617 F2d 396 Seahorse Boat Barge Corporation v. Jacksonville Shipyards Inc
617 F.2d 396
SEAHORSE BOAT & BARGE CORPORATION, Plaintiff-Appellant,
JACKSONVILLE SHIPYARDS, INC., Defendant-Appellee,
Armco Steel Corporation et al., Defendants.
United States Court of Appeals,
May 19, 1980.
J. Walter Ward Jr., New Orleans, La., for plaintiff-appellant.
Terriberry, Carroll, Yancey & Farrell, William E. Wright, Dean A. Sutherland, New Orleans, La., Ulmer, Murchison, Ashby & Ball, Courtney W. Stanton, Jacksonville, Fla., for defendant-appellee.
Appeal from the United States District Court for the Eastern District of Louisiana.
Before GOLDBERG, FRANK M. JOHNSON, Jr., and HATCHETT, Circuit Judges.
In this suit involving the purchase of a boat by a Louisiana resident from a Florida boatbuilder, plaintiffs claimed subject matter jurisdiction under diversity and admiralty jurisdiction. Jacksonville Shipyards was one of four parties named as defendants to the action. The district court granted Jacksonville Shipyards' motion to dismiss the suit as to itself due to lack of personal jurisdiction, but did not certify the question to this Court. See Fed.R.Civ.P. 54(b).

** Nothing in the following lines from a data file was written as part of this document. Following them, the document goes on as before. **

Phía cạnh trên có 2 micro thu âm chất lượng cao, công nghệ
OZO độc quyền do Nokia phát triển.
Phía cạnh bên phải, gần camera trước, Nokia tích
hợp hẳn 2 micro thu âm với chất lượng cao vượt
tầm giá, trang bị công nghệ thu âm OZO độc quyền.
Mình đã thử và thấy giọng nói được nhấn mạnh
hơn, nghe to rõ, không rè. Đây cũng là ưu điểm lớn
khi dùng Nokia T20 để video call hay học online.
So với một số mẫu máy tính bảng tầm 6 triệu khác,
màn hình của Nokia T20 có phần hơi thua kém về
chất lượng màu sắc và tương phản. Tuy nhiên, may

In a case involving multiple parties, dismissal of one party is not appealable absent a certification by the district court that complies with Federal Rule of Civil Procedure 54(b). See Cason v. Owen, 578 F.2d 572, 574 (5th Cir. 1978). Nor does the dismissal fall within the limited class of interlocutory appeals authorized by 28 U.S.C. § 1292(a)(3) relating to the rights and liabilities of parties in admiralty. See Austracan (U.S.A.), Inc. v. M/V LEMONCORE, 500 F.2d 237, 240-41 (5th Cir. 1974).
Therefore, we dismiss Seahorse Boat & Barge Corporation's appeal for lack of jurisdiction.